After installing Python 3, run the following command from the rr-qa-automation-assignment folder to create a virtual environment:
python -m venv my-environment-name
To activate the virtual environment (may vary depending on platform):
source my-environment-name/bin/activate
To install the dependencies:
pip install -r requirements.txt
Chrome driver is included in the project folder for simplicity.
From the rr-qa-automation-assignment folder,
To run the tests with HTML reporting, run the file directly:
python test_para_bank.py
To run the tests with console output, use the unittest runner:
python -m unittest -v test_para_bank.py
To run a specific test case (TestParaBank.test_method_name):
python test_para_bank.py TestParaBank.test_registration
This project uses Selenium to interact with the ParaBank site. Requests are handled with the Python Requests library. The xmltodict library is used to convert XML responses to Python dictionaries, to make them easy to work with. The HTMLTestRunner library is used for the HTML test reports. The unittest testing framework is used to organize and run the test cases.
To improve readability, I used the Black code formatter and mypy to format my code and add type hints.
I kept the project structure flat given the scope of the assignment.
All Selenium commands are wrapped in the ElementHandler class. A good framework should wrap its dependencies in an easy to use interface, so you don't have to interact with the 3rd party code directly.
Page objects make use of the ElementHandler class to interact with the pages themselves.
The ParaBank class encapsulates the page objects so you can import and use them through one class.
The ParaBank class is imported and used to interact with the pages in the unit tests.
All locators for a given page are stored in their own class.
Data for tests is stored in one class for simplicity.
- A more explicit folder structure can be created to house the different parts of the project to better organize things for a production environment. Tests can go in a tests folder, test data and locators can go in a data folder, utilities like the element handler and possibly a requests handler can go in a utilities folder, pages can go in a dedicated pages folder, and so forth.
- Data interfaces can be created to enforce a standard in case we want multiple varations of the same test data for different tests.
- You can furthur break down the Page class into smaller classes to better represent a webpage. A Widget class can be created to represent an element with a locator.
Various Input classes can be created to represent the different input types you can interact with. A Component class can be created to house groups of related inputs (as in the regestration form).
A Page can then contain components. This can lead to a very clean interface as follow:
registration_page.registration_form.first_name = "Value"
- The test cases in the TestParaBank class can be split up into their own classes and files to improve readability and reduce coupling.
- The criteria for test passes and failures can be improved. Right now I'm using a mix of frontend validation and API validation. What constitues a pass and a fail is something that should be discussed with the wider team.

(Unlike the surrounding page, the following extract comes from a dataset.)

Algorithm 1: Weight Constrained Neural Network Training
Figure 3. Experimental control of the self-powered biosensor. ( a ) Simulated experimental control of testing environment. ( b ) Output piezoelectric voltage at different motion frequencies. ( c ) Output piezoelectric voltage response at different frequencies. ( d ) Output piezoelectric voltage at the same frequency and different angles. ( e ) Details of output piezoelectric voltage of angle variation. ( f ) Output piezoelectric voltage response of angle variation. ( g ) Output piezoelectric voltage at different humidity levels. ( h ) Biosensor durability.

- Unit tests can be added for the various ElementHandler class methods, which can be run against a static test site.
- Eventually, we can support writing tests in a custom YAML based syntax, if we want to make test creation more accessibile for non technical people.
- Test results reporting to a program like TestRail could be useful.

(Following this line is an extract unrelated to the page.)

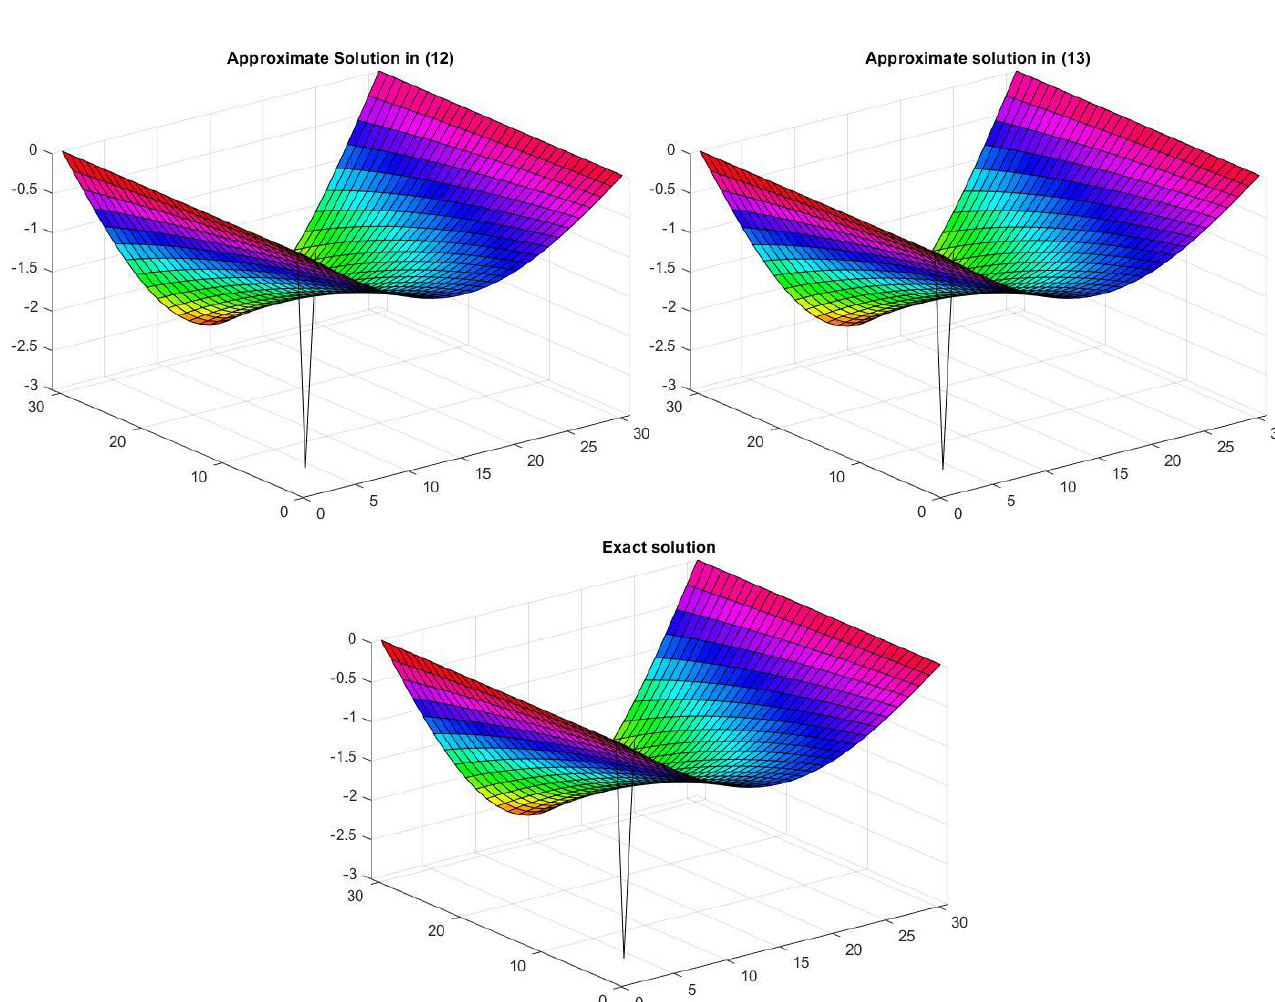
Figure 3. Exact solution and numerical solution for the problem (11) where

- Custom waits to remove generic timeouts (like I have in the open_new_account method of the OpenAccountPage class).
- Transaction date range should be based off of the servers time zone.
- Account number and customer ID are hardcoded as data in the ParaBankTestData class for convenience. These should be fetched dynamically in production code.
- General improvments could include support for multiple browsers, headless test running, improved logging, etc.
The tests in this project could be run every time an update is pushed to a merge request. To ensure basic functionality is not broken by any changes. These can also be run whenever code is merged into a development or a UAT environment. The tests should only be run after things like code building, linting, type checking, security & accessibility checking, and unit tests have passed.
- No validation on the registration form.
- There does not appear to be a good way to get a customers ID.
- I sometimes recieve a 503 error when trying to register.
- I do not seem to have permission to perform POST requests.
- You are not logged out after a database clean.